Production capacity on the product had maxed out in the large kettle room that the Harrison plant houses, and JTM renovated a portion of the facility to devote to the process. Furthermore, at presstime, JTM was in development on an extended turkey crumble, an all-meat pork crumble and an extended pork crumble; and pepperoni, Italian and Mexican flavors for beef, pork and turkey crumbles. The pepperoni flavor, Maas says, is targeted toward foodservice customers looking to offer pizzas featuring the beloved pepperoni flavoring without the high salt content found in traditional pepperoni pizza.

“Due to the Healthy Hunger-free Kids Act for schools, they’re being pressed to lower the fat,” he explains. “Well, the one thing you can’t do on pizza is take all the cheese off it, because then it’s not pizza. … Something like [a ground pepperoni crumble] might allow them to pull 9 or 10 fat grams off that pizza.”

CrumbleCreations also allows JTM to capitalize on the growing demand for items that fit into a “speed-scratch” foodservice kitchen.

“Everybody wants to say they make it themselves, but no one wants to actually make it,” Maas adds. “Also, you have to remember, in the fast-food and mid-scale or lower-end restaurant chains, with the high turnover rate, it’s really much easier to buy your meat already cooked, then add a spice pack, a No. 10 can of diced tomatoes and some beans, mix it all together, and it’s chili — as opposed to starting the whole process from scratch.”
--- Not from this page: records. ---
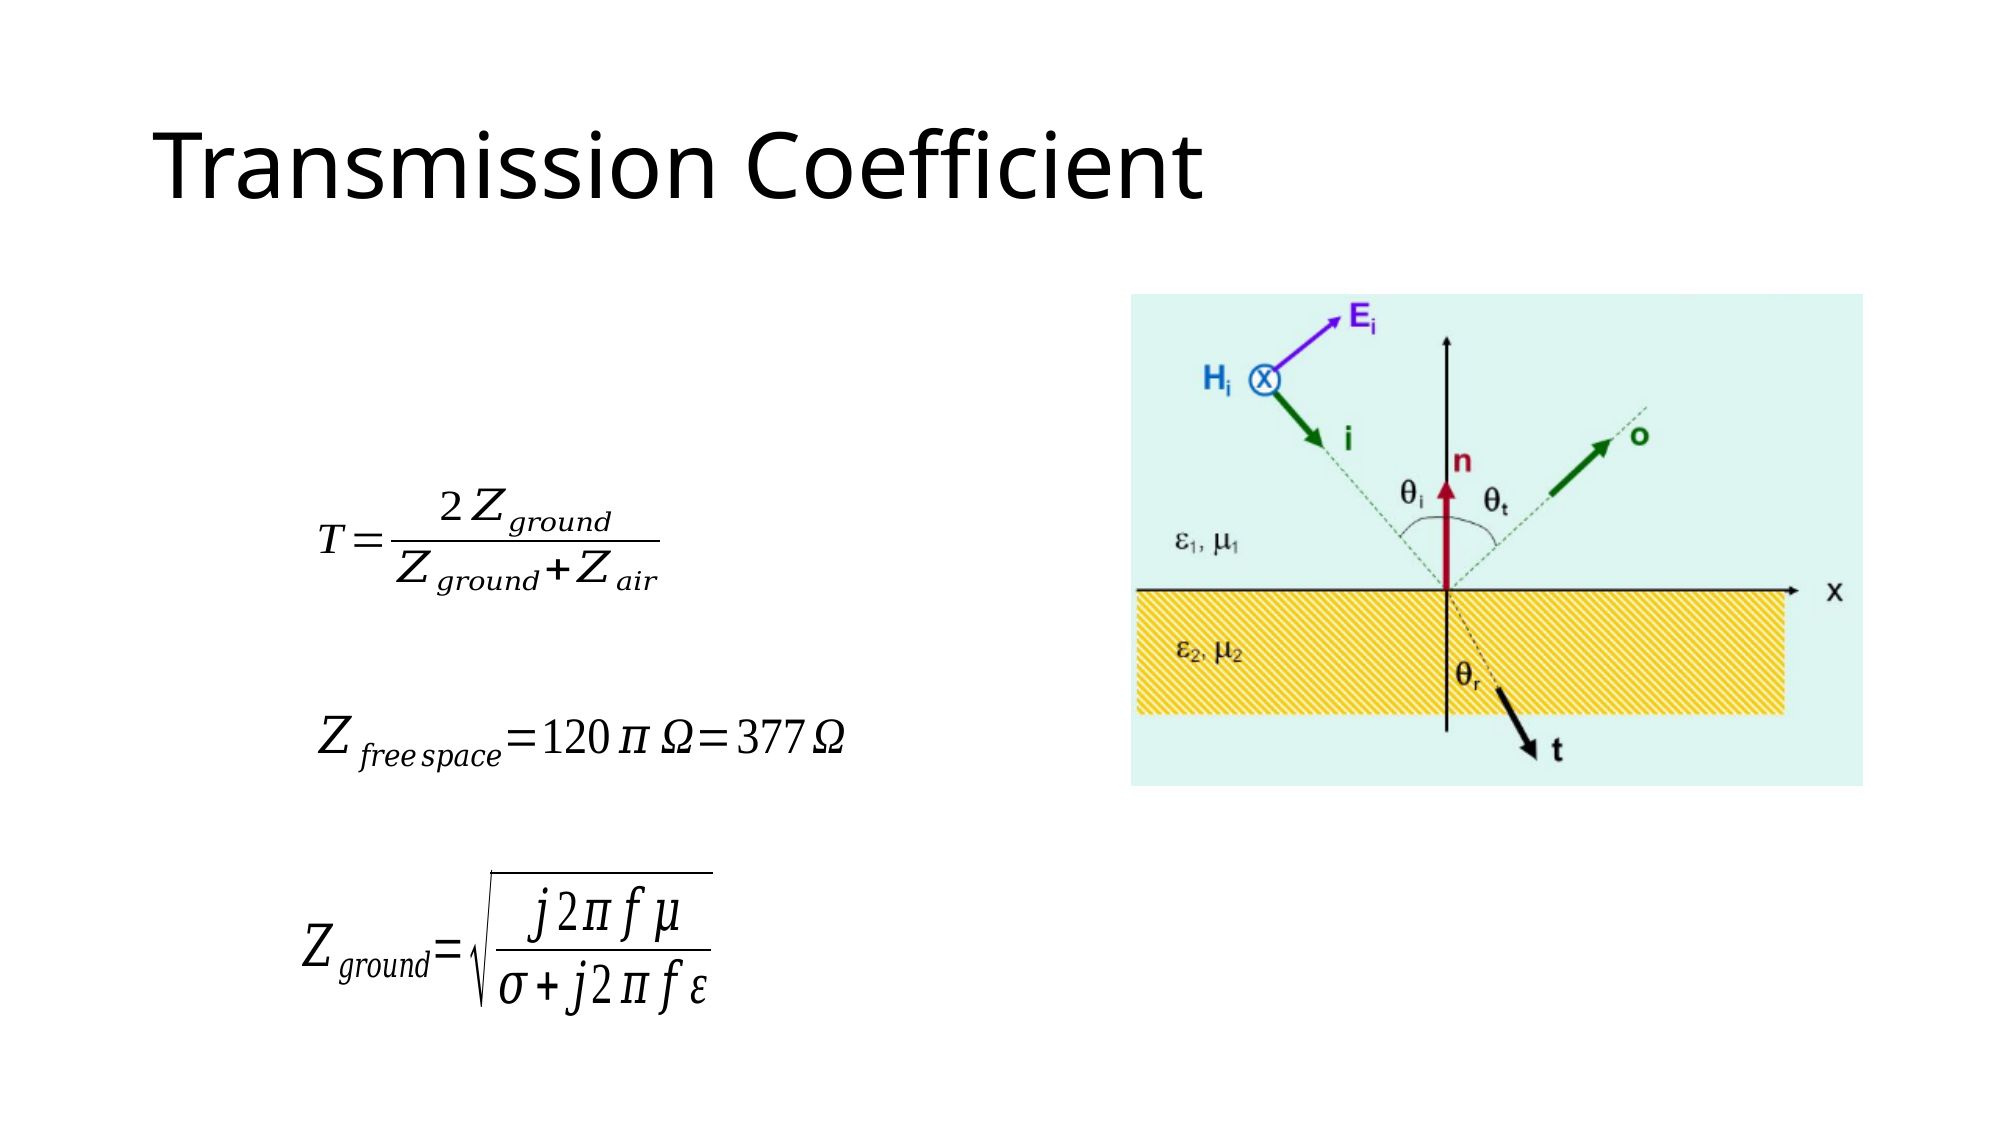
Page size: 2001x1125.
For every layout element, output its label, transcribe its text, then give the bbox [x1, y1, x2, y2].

picture [1131, 294, 1863, 786]
title Transmission Coefficient [137, 59, 1863, 278]
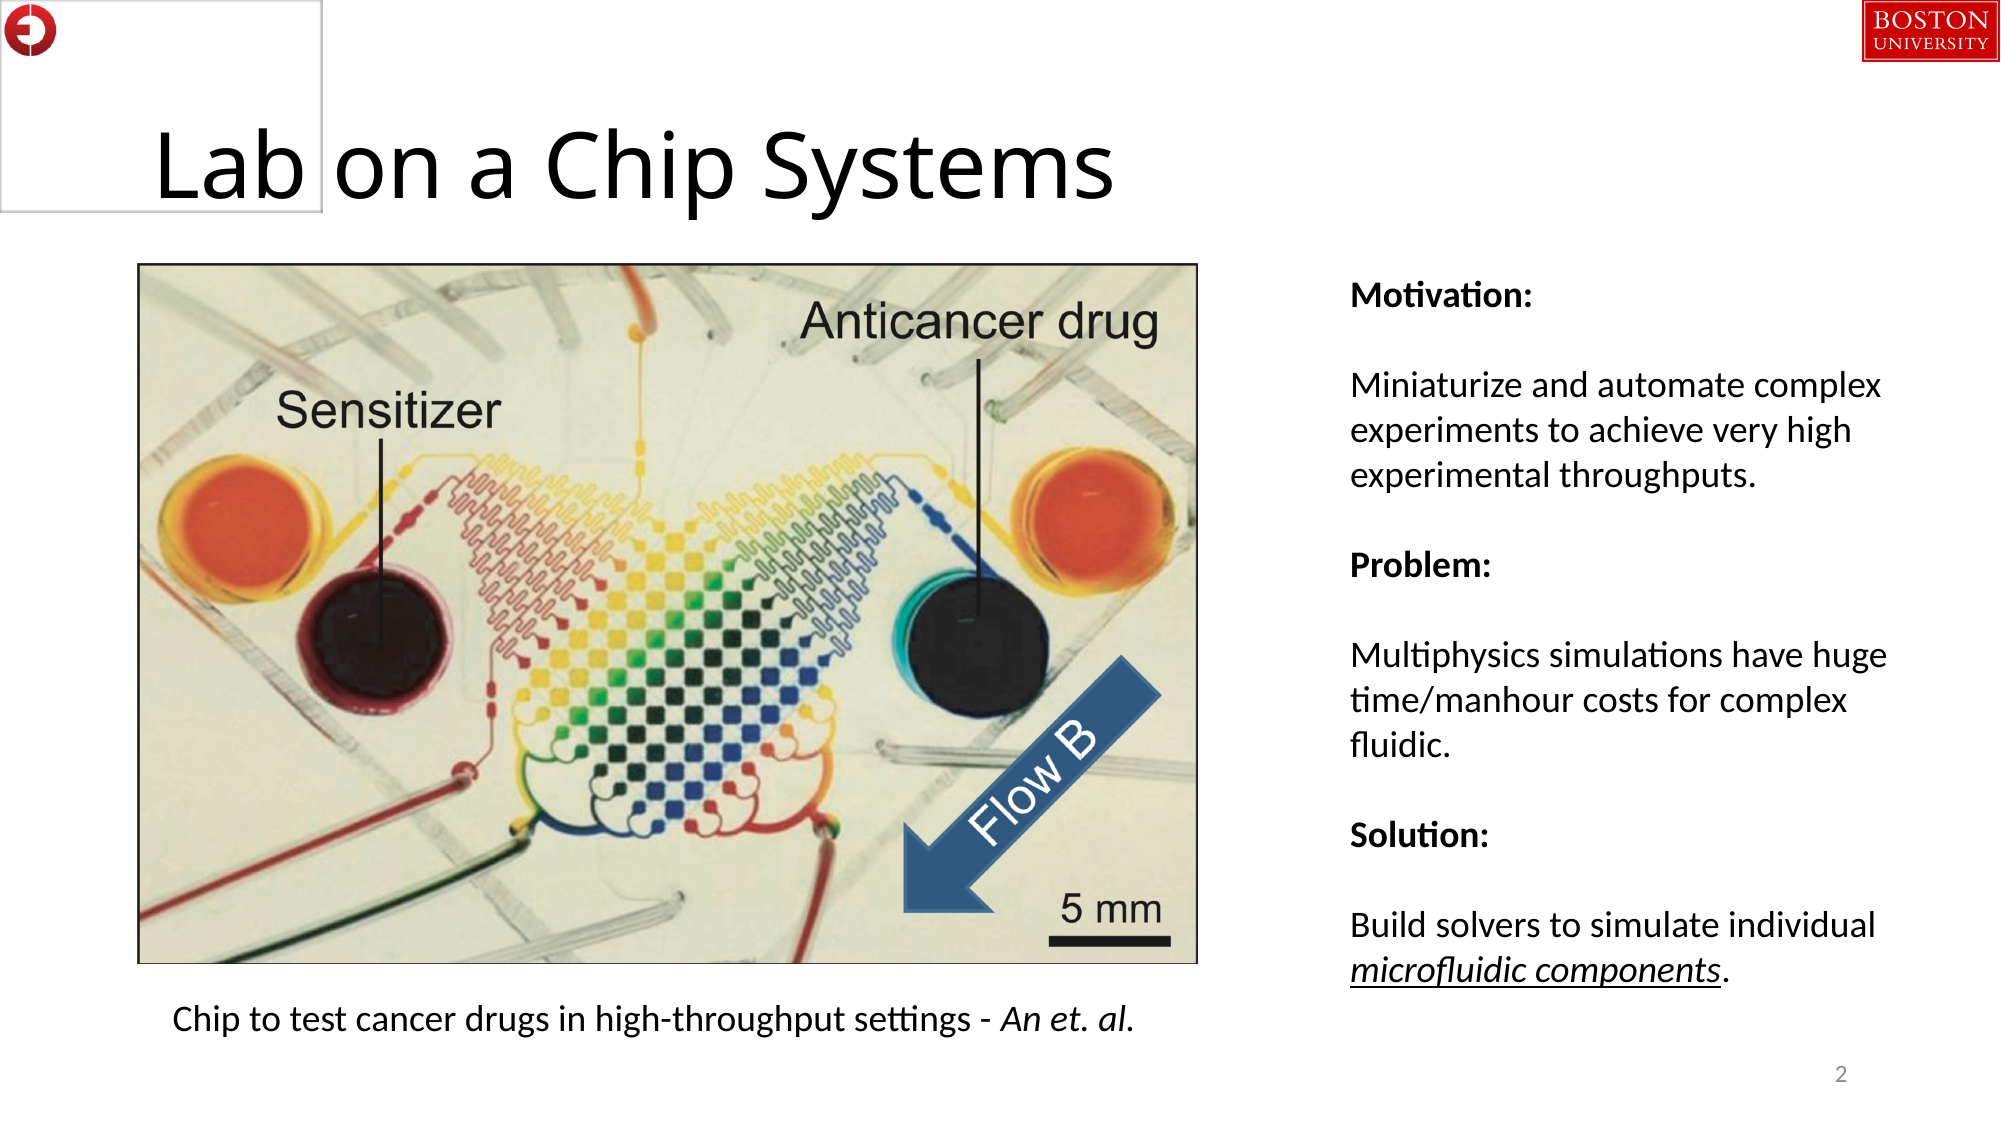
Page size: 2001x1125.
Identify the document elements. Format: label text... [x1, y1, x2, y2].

picture [1862, 0, 2000, 62]
text_box Motivation: Miniaturize and automate complex experiments to achieve very high experimental throughputs. Problem: Multiphysics simulations have huge time/manhour costs for complex fluidic. Solution: Build solvers to simulate individual microfluidic components. [1335, 263, 1940, 1043]
title Lab on a Chip Systems [137, 59, 1863, 278]
slide_number 2 [1412, 1043, 1863, 1103]
picture [137, 263, 1198, 964]
picture [0, 0, 323, 213]
text_box Chip to test cancer drugs in high-throughput settings - An et. al. [119, 986, 1198, 1047]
If these trends continue to grow, JTM’s expansion has given it plenty of capacity to meet the needs of customers interested in offering CrumbleCreations to its employees. Maas says his current production slate filled only 8 percent of the capacity of the new CrumbleCreations addition at presstime — meaning there is plenty of opportunity for JTM and its customers to take advantage of this trend.

Yet the future of the company does not hitch itself solely to the fate of the CrumbleCreations line. Maas admits that product line will be a key item toward building out the company’s reach, but its traditional kettle-cooked bagged entrée line is the bread and butter of the operation and still has room to grow. In non-meat items, JTM sees much promise in its bread operation, as well as its ability in the soups and sauces category.

Going back to Joe Maas’ statement on the flexibility of the company to capitalize on the newest trends, JTM’s reputation as a leader in the production and development of nutritional foods ought to carry it to new opportunities across a variety of segments, from schools and foodservice to co-manufacturing and retail.